**Objective**
Which lines in the material below contain the string "sketchPlane"? Copy each such line in full.

**Extracted records**
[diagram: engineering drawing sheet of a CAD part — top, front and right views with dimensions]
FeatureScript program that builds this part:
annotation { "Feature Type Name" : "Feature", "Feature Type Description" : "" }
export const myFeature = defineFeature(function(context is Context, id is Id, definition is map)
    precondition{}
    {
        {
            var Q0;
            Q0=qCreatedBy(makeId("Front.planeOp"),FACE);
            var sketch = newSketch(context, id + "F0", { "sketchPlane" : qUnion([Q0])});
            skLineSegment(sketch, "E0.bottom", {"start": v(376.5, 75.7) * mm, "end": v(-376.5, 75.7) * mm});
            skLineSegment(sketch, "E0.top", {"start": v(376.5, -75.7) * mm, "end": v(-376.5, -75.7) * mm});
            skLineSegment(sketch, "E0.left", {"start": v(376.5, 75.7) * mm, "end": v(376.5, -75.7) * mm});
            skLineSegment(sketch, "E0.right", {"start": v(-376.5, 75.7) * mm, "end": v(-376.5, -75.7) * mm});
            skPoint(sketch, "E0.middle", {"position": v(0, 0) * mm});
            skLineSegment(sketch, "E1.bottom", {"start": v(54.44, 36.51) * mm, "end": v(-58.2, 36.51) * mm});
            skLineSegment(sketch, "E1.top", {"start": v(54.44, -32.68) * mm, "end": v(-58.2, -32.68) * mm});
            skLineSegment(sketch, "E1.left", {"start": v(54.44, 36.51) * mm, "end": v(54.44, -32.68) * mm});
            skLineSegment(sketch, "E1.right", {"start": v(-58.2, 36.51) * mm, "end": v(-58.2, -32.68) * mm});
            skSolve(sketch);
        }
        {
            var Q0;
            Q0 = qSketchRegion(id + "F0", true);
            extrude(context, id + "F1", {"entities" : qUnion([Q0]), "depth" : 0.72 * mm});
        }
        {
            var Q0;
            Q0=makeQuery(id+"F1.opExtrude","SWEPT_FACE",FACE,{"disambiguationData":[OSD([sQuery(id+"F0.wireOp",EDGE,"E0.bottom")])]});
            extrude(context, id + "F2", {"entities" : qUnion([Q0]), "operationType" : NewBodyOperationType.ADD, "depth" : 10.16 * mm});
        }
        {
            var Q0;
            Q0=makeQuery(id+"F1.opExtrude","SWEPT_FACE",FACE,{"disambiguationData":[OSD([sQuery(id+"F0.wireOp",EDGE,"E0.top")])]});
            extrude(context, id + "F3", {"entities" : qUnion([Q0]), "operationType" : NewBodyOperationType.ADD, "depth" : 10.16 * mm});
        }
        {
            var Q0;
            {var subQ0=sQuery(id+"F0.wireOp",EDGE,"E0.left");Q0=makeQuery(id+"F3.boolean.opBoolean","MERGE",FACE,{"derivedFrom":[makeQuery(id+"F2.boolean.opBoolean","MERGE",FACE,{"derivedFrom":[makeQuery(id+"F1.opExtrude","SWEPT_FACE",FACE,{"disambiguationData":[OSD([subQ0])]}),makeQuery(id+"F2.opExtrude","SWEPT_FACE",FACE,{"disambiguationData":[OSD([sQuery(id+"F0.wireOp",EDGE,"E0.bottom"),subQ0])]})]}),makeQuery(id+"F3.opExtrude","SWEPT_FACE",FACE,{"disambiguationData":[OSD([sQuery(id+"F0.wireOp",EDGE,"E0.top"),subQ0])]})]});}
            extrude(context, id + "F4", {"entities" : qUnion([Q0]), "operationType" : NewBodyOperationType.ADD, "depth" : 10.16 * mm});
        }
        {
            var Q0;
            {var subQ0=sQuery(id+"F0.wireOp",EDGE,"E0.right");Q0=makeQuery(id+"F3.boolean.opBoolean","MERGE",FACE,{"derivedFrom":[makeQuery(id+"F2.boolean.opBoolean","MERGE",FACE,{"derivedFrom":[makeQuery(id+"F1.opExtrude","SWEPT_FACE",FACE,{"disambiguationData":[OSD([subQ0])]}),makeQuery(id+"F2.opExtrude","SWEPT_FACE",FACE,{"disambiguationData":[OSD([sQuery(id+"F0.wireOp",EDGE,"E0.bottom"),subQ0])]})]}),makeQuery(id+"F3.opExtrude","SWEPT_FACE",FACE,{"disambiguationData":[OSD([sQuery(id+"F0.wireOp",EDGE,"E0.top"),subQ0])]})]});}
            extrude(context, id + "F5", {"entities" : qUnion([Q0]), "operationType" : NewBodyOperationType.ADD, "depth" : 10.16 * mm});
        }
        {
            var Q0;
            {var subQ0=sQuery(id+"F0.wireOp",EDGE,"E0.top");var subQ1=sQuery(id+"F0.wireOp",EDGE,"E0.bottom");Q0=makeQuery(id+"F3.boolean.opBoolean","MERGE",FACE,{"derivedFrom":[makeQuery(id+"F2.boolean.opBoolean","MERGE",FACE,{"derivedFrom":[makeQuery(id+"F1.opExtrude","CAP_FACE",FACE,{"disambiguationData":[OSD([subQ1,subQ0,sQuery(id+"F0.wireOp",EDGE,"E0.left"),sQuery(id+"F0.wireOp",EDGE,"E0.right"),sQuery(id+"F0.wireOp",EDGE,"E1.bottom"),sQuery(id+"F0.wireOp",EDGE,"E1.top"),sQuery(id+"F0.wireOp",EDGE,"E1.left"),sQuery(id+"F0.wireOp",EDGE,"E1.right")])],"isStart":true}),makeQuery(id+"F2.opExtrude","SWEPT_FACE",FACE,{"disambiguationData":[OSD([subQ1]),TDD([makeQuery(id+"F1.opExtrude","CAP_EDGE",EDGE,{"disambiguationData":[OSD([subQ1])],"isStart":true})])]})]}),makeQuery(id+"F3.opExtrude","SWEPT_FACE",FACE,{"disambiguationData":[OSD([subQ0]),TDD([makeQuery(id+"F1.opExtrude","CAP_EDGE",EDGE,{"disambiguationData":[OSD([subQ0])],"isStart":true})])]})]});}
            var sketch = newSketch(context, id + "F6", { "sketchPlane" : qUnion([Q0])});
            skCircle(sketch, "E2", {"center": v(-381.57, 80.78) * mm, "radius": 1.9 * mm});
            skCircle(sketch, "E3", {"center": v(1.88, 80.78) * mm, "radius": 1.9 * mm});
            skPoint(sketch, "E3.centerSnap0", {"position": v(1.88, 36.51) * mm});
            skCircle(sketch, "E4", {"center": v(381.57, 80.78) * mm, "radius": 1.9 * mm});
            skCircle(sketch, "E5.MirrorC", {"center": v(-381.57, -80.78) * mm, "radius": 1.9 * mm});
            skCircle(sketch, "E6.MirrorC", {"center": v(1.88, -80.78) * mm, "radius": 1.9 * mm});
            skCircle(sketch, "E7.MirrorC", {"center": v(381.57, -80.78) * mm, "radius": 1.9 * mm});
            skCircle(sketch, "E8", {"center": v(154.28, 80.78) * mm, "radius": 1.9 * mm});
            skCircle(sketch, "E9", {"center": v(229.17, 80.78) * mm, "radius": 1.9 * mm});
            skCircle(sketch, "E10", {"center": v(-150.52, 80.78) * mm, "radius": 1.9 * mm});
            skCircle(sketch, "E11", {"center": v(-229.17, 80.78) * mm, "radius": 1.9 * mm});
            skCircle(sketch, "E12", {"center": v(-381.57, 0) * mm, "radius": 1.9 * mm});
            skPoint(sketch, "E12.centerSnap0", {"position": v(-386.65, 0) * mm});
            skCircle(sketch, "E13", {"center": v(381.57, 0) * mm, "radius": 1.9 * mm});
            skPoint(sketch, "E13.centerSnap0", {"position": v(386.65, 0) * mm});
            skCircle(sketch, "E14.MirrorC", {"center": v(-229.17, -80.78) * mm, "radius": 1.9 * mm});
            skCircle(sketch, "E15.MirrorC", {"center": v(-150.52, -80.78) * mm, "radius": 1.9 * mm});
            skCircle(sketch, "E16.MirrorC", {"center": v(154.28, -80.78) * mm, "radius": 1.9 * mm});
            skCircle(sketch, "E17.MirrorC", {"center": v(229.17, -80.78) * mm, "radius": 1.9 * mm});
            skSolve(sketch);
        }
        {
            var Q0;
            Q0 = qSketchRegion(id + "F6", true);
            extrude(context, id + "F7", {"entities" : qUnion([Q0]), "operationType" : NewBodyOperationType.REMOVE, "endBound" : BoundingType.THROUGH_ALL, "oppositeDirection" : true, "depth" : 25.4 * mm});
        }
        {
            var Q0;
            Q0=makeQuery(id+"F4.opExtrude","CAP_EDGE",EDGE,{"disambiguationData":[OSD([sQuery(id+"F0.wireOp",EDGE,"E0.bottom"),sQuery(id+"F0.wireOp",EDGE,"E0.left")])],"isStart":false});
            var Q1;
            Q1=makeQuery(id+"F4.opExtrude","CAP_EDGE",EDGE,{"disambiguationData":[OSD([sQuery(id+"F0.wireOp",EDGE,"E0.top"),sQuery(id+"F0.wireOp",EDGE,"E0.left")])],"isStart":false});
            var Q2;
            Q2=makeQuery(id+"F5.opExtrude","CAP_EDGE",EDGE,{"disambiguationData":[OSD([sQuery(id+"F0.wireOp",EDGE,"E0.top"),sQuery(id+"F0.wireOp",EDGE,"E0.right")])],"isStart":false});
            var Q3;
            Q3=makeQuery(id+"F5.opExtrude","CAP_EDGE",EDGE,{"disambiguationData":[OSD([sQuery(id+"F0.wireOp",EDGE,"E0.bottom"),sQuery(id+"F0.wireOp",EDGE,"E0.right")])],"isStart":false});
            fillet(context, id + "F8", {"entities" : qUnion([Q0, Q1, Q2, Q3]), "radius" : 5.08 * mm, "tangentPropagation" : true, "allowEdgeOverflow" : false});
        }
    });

**Exercise answer**
            var sketch = newSketch(context, id + "F0", { "sketchPlane" : qUnion([Q0])});
            var sketch = newSketch(context, id + "F6", { "sketchPlane" : qUnion([Q0])});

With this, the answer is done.